Ces appels à la vigilance font de la croissance démographique une cause majeure de la dégradation écologique mondiale. Création d’aires protégées, choix des énergies renouvelables, réduction des émissions de gaz à effet de serre… Les solutions mises en œuvre pour la sauvegarde de l’environnement dépendent du ralentissement de l’activité humaine, voire de son arrêt. La croissance effrénée de la population mondiale, actuellement proche de 7,8 milliards, avec ce qu’elle semble impliquer en termes d’augmentation de la production et de la consommation de biens usuels, de nourriture et d’énergie dans la logique de croissance néolibérale, fait alors figure de bête noire.

Dans ce contexte, la croissance démographique particulièrement forte en Asie et en Afrique subsaharienne inquiète au Nord, où se développe un discours néomalthusien qui trouve un relai politique certain, comme le rappellent les chercheurs Aladji Madior Diop et Richard Marcoux à propos du Discours de Dakar du président Sarkozy en 2007.

 

De la croissance démographique à la croissance économique

Si cette croissance démographique du Sud est inévitablement amenée à devenir un enjeu écologique sur le long terme pour ces pays, comme le rappelle l’économiste Amartya Sen, la dégradation de l’environnement mondial est pourtant moins imputable à l’accroissement démographique des populations du Sud qu’au mode de vie des populations du Nord. En effet, le changement climatique résulte principalement d’une croissance économique qui a pour principaux moteurs la surproduction et la surconsommation des pays développés.

 

 

Pour le géographe Jacques Véron, « la « population » est loin d’être la cause de tous les problèmes environnementaux actuels ». Selon lui, résoudre la question écologique à court ou moyen terme reposerait essentiellement sur l’adoption d’un mode de vie plus sobre au Nord, associé — au Sud — à la mise en place d’une dynamique de développement durable de long terme. Celle-ci résorberait de facto l’enjeu de la surpopulation, notamment via l’atteinte de l’égalité de genre et la réduction de la pauvreté.

 

Pauvreté, inégalités : causes et conséquences de la croissance démographique

Car, comme l’indique le Fonds des Nations unies pour la population, la croissance démographique dans les pays du Sud est avant tout un enjeu de développement : « La pauvreté est influencée par, et influe sur la dynamique de la population, notamment la croissance démographique, la pyramide des âges et la répartition rurale/urbaine ».

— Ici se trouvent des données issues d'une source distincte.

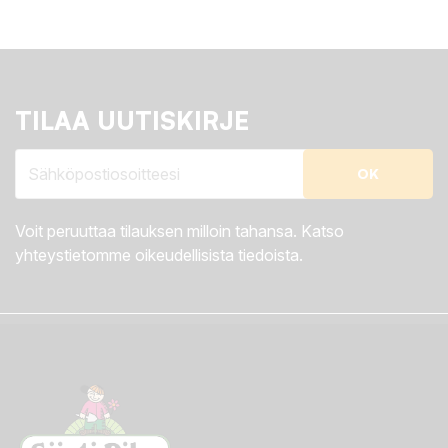
TILAA UUTISKIRJE
Voit peruuttaa tilauksen milloin tahansa. Katso
yhteystietomme oikeudellisista tiedoista.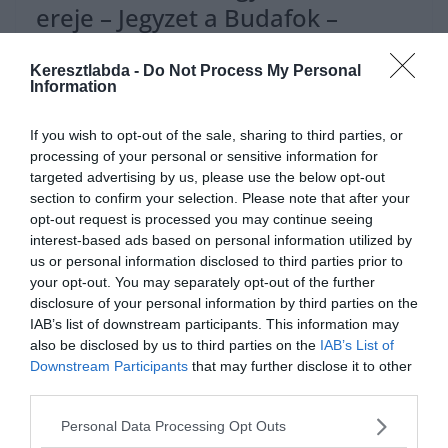
ereje – Jegyzet a Budafok –
Diósgyőr meccsről
Keresztlabda -
Do Not Process My Personal
Information
Remélem senkit nem sértek meg azzal a véleményemmel, hogy az
M4 Sport-os felvezető műsorok minősége és tartalmi intelligenciája
egy egytől tízes
If you wish to opt-out of the sale, sharing to third parties, or
processing of your personal or sensitive information for
Read More
targeted advertising by us, please use the below opt-out
section to confirm your selection. Please note that after your
opt-out request is processed you may continue seeing
interest-based ads based on personal information utilized by
us or personal information disclosed to third parties prior to
your opt-out. You may separately opt-out of the further
UNCATEGORIZED
disclosure of your personal information by third parties on the
2020.08.30.
Ben
IAB’s list of downstream participants. This information may
also be disclosed by us to third parties on the
IAB’s List of
Kiütötte a Fehérvár a Budafokot
Downstream Participants
that may further disclose it to other
third parties.
Nem várt eredményt hozott a Budafoki MTE és a MOL Fehérvár
összecsapása a Promontor Utcai Stadionban. Az eltiltását töltő
Personal Data Processing Opt Outs
Zsóri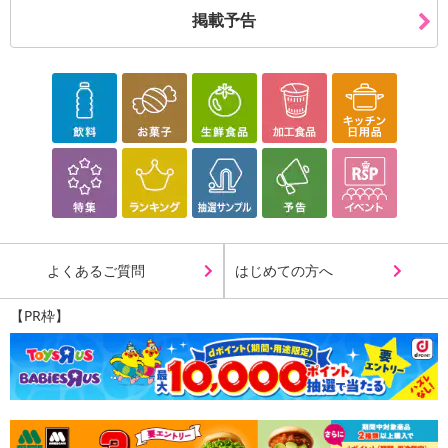
掲載予告
よくあるご質問
はじめての方へ
【PR枠】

La natalité élevée est une conséquence de la pauvreté et de phénomènes tels que la déscolarisation des jeunes filles ou l’inégalité d’accès à la santé sexuelle et reproductive, à l’éducation et à l’emploi. Elle en est aussi une cause : les grossesses précoces ou répétées et le manque d’accès aux biens essentiels peuvent entraver également l’accès des filles et des femmes à l’éducation et à l’emploi. Elle complexifie en cela les dynamiques de développement durable.

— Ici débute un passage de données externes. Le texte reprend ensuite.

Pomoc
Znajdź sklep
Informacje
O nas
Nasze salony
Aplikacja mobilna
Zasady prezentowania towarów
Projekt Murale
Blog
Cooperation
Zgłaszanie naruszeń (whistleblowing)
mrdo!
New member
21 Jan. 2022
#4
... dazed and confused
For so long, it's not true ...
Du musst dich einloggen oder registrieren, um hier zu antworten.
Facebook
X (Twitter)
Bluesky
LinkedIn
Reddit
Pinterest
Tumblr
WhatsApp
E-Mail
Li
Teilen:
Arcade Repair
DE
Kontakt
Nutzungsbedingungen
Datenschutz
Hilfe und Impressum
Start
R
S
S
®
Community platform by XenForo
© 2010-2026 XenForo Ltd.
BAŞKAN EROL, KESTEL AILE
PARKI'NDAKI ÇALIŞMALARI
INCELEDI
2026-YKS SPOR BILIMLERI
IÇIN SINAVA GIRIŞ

Le défi de la croissance démographique des pays du Sud ne saurait donc se résoudre sans une réponse structurelle, passant par la réalisation des Objectifs de développement durable (ODD), particulièrement l’ODD 5 concernant l’égalité de genre. Un parti pris défendu par le même Amartya Sen, prix Nobel d’économie : « Il ne fait aucun doute que le développement économique et social, en général, s’est toujours trouvé associé avec des diminutions importantes du taux de natalité et l’émergence comme norme de familles moins nombreuses ». Régulée non pas par un contrôle prescriptif des naissances mais par un meilleur accès des filles et des femmes aux biens et services essentiels, la démographie en pleine croissance pourrait même représenter un important levier de développement pour de nombreux pays.

 

 

Les opinions exprimées dans ce blog sont celles des auteurs et ne reflètent pas forcément la position officielle de leur institution ni celle de l’AFD.